The First Amendment case has been brought by Simon & Schuster and is backed by the Assn. of American Publishers and the Motion Picture Assn. of America. They claim the law, enacted by New York State in 1977 after the “Son of Sam” slayings, has limited book and film projects from being launched.
The New York law bars accused or convicted criminals from receiving immediate profits from publishers or film and tv producers for reenacting or retelling the crime. The money paid to criminals is held in escrow for five years, and if the criminal’s victim or victims do not claim the coin, it is then forwarded to the convict. More than 30 states have passed legislation similar to the New York law.
The case that will be argued before the high court this fall involves the Simon & Schuster book “Wiseguy,” which was adapted into the Martin Scorsese film “Goodfellas.” “Wiseguy” author Nicholas Pileggi based his book on the life of Mafia criminal Henry Hill, and Simon & Schuster agreed to pay Hill some $96,000 for rights to the story and another $28,000 in royalties.

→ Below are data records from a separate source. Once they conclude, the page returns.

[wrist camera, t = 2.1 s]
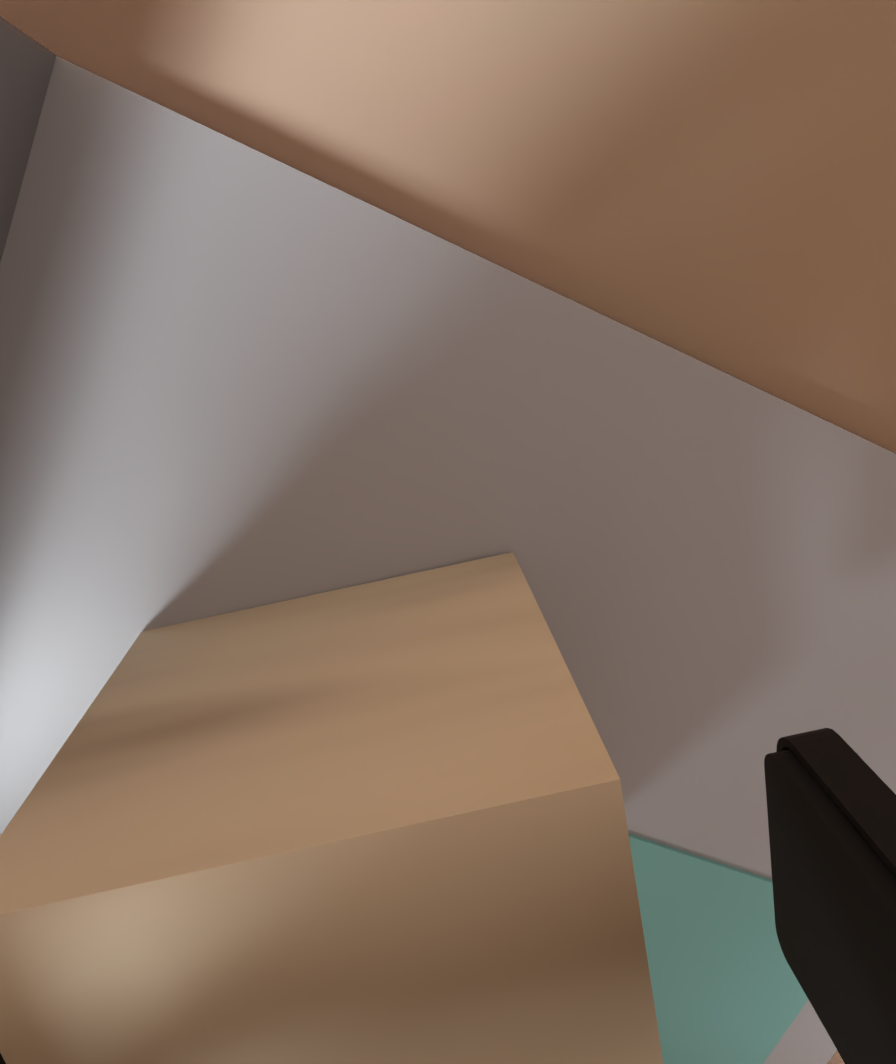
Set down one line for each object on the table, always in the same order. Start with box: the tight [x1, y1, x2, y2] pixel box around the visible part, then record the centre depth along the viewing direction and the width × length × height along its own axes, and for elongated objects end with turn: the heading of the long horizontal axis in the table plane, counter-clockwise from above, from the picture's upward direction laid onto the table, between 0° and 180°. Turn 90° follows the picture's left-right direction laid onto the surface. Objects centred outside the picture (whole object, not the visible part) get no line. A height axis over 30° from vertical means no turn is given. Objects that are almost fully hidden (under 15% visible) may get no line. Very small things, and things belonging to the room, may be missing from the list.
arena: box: [0, 17, 896, 1064], centre depth 12 cm, size 18×21×5 cm
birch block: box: [0, 552, 663, 1064], centre depth 11 cm, size 6×6×6 cm
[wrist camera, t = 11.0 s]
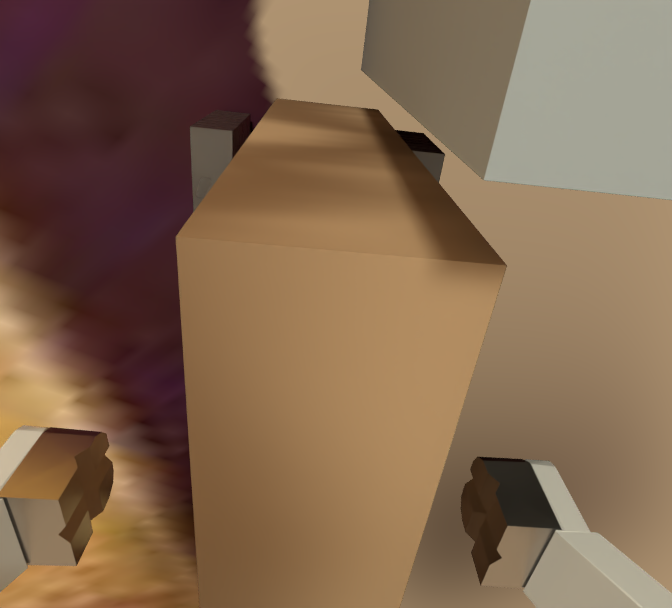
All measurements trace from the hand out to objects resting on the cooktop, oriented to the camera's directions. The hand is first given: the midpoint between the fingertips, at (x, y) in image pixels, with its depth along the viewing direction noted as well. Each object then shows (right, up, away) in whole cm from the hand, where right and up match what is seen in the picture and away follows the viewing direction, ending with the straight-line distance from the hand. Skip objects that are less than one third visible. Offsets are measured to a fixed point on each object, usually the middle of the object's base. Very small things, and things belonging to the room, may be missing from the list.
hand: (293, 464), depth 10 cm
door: (0, +4, +7) cm, 8 cm away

Simon & Schuster filed its First Amendment suit after a New York crime victims agency essentially fined the book publisher the $96,000 it had paid to Hill. The money was placed in escrow to compensate victims of Hill’s crimes, none of whom has yet come forward.
Simon & Shuster lost its case in New York Federal Court and also was shot down on appeal in a 2-1 decision by the Second Circuit U.S. Court of Appeals in New York.
The MPAA filed a brief in support of the Simon & Schuster suit. In the brief, the MPAA said: “In the wake of the most recent presidential election, if a filmmaker decides to film the [ convicted Massachusetts rapist] Willie Horton story and the filmmaker determines that Willie Horton is a crucial source and Horton demands payment before he will cooperate, should the government be allowed to erect an impediment to the filmmakers’ decision to use Horton? Son of Sam laws pose just such an impediment.”